It's the ultimate hard sell - getting Angelenos to give up their cars to commute to work. But the MTA, in conjunction with a Century City website and UCLA, have been giving it a try by celebrating Bike Week this week, with Bike to Work Day yesterday.
UCLA's transportation department featured an MTA-sponosred Pit Stop on the campus at the Ackerman Plaza Turnaround, while the Century City Transportation Management Organization (CCTMO) has been running a competition from its website, www.cctmo.org, challenging area companies to see how many miles on a bike can be logged.
"We have been supporting cyclists as part of our Transportation Demand Management," said Michael King, a transportation planner with UCLA's transportation department.

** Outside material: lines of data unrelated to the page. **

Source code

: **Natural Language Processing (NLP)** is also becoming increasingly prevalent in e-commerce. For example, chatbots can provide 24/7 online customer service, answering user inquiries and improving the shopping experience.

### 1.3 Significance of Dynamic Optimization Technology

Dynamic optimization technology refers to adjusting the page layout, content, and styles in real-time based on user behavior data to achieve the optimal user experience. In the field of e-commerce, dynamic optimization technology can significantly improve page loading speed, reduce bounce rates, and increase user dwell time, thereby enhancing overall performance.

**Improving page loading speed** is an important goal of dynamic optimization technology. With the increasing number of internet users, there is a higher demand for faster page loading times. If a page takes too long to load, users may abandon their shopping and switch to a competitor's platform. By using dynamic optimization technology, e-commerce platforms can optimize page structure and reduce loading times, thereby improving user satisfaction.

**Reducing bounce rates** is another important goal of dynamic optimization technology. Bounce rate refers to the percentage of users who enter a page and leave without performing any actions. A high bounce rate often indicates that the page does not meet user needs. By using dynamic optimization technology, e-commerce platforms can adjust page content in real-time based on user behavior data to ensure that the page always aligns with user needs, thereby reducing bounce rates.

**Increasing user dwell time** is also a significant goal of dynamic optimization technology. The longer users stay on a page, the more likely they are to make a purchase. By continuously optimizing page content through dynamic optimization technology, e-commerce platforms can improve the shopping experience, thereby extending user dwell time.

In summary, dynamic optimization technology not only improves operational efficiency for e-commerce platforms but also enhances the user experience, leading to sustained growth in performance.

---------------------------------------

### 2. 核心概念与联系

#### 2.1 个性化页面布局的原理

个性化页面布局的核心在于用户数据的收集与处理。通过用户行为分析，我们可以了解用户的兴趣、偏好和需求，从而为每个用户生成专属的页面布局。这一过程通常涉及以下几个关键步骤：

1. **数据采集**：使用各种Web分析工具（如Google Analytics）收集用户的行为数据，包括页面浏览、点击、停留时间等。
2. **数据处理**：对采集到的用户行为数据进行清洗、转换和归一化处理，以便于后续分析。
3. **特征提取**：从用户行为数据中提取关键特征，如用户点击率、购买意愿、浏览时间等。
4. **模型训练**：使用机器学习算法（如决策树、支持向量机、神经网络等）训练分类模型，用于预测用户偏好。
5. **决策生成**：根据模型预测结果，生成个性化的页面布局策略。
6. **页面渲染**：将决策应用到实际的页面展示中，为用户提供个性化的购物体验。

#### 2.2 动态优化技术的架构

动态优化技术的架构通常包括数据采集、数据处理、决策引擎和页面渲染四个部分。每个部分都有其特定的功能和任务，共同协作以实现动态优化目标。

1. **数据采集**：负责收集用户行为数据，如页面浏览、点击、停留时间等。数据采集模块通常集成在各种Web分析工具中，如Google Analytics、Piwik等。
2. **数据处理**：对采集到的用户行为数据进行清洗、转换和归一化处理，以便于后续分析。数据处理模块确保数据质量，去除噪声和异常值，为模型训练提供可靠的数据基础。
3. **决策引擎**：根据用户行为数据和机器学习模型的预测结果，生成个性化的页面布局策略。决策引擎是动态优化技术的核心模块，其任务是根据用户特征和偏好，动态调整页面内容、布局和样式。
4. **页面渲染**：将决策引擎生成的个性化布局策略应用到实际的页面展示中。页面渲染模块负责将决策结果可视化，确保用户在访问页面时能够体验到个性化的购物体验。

He said that currently it's estimated that between 2 and 3 percent of faculty and staff at the university regularly bike to work, which as many 8 percent of students pedal their way onto campus.
According to MTA spokesperson Dave Sotero, only about 1 percent of employees in Los Angeles County bike to work. It's not yet known whether yesterday's event, which included not only the UCLA pit stop, but pit stops in North Hollywood, at Hollywood and Vine and other location throughout the city, had any impact on that percentage.

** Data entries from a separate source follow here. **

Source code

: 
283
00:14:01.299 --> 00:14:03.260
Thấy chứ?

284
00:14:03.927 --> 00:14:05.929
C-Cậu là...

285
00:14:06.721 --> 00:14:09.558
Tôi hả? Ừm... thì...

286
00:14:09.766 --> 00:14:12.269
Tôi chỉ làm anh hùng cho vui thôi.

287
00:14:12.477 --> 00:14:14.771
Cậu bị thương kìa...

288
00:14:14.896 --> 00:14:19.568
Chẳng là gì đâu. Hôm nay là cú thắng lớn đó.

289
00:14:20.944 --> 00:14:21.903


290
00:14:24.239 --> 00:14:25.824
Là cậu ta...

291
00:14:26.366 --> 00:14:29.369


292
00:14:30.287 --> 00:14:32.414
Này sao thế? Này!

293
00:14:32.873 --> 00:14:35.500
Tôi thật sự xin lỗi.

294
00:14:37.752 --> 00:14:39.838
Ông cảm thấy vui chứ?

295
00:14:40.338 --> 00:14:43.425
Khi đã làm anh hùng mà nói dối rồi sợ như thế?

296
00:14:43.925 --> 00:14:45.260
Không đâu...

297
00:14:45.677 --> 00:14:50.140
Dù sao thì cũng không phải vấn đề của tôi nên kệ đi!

But Jeffrey Chernick and Evan Meyer, of the CCTMO, said that their website competition has been getting some good response since it went live on Monday.

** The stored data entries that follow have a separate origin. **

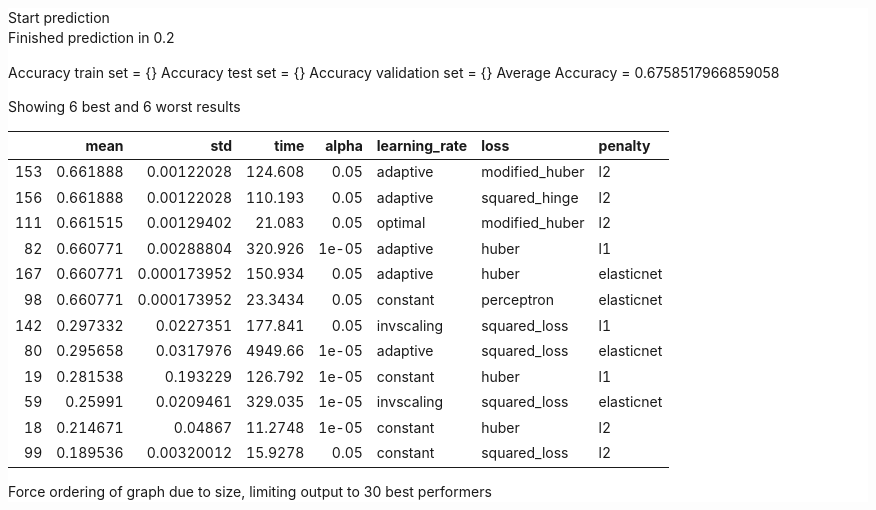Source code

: Start prediction  
Finished prediction in 0.2  

Accuracy train set = 		{}
Accuracy test set = 		{}
Accuracy validation set = 	{}
Average Accuracy = 		0.6758517966859058
  
Showing 6 best and 6 worst results  

  
|     |     mean |         std |      time |   alpha | learning_rate   | loss           | penalty    |
|----:|---------:|------------:|----------:|--------:|:----------------|:---------------|:-----------|
| 153 | 0.661888 | 0.00122028  |  124.608  |   0.05  | adaptive        | modified_huber | l2         |
| 156 | 0.661888 | 0.00122028  |  110.193  |   0.05  | adaptive        | squared_hinge  | l2         |
| 111 | 0.661515 | 0.00129402  |   21.083  |   0.05  | optimal         | modified_huber | l2         |
|  82 | 0.660771 | 0.00288804  |  320.926  |   1e-05 | adaptive        | huber          | l1         |
| 167 | 0.660771 | 0.000173952 |  150.934  |   0.05  | adaptive        | huber          | elasticnet |
|  98 | 0.660771 | 0.000173952 |   23.3434 |   0.05  | constant        | perceptron     | elasticnet |
| 142 | 0.297332 | 0.0227351   |  177.841  |   0.05  | invscaling      | squared_loss   | l1         |
|  80 | 0.295658 | 0.0317976   | 4949.66   |   1e-05 | adaptive        | squared_loss   | elasticnet |
|  19 | 0.281538 | 0.193229    |  126.792  |   1e-05 | constant        | huber          | l1         |
|  59 | 0.25991  | 0.0209461   |  329.035  |   1e-05 | invscaling      | squared_loss   | elasticnet |
|  18 | 0.214671 | 0.04867     |   11.2748 |   1e-05 | constant        | huber          | l2         |
|  99 | 0.189536 | 0.00320012  |   15.9278 |   0.05  | constant        | squared_loss   | l2         | 

  
Force ordering of graph due to size, limiting output to 30 best performers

"The first day, people were logging over 20 miles," Chernick said.
Meyer said that they seemed to have the most success with commuters who live within 10 miles of their office or place of employment. He added that just getting people thinking about alternative transportation is a help, especially if they're encouraged to try biking, for example, just one day a week.
"Giving them a benchmark, it helps," Meyer said.
King said that his pit stop - a table featuring brochures, information, snacks and accessories such as pant straps - had been drawing some good crowds. The stop had been up since Tuesday.
"I think today was our best turn out," King said, adding that bad weather on Tuesday and Wednesday probably accounted for the lack of interest.
Yesterday, about 120 people signed in at the table. King said that while almost half of UCLA's students and faculty rely on public and alternative transportation to get to the campus (which includes car pools, van pools, walking and biking), the goal is to get over 54 percent doing so by 2014.
"It's finding creative incentives," King said. "Essentially Bike Week is to for people to try it out."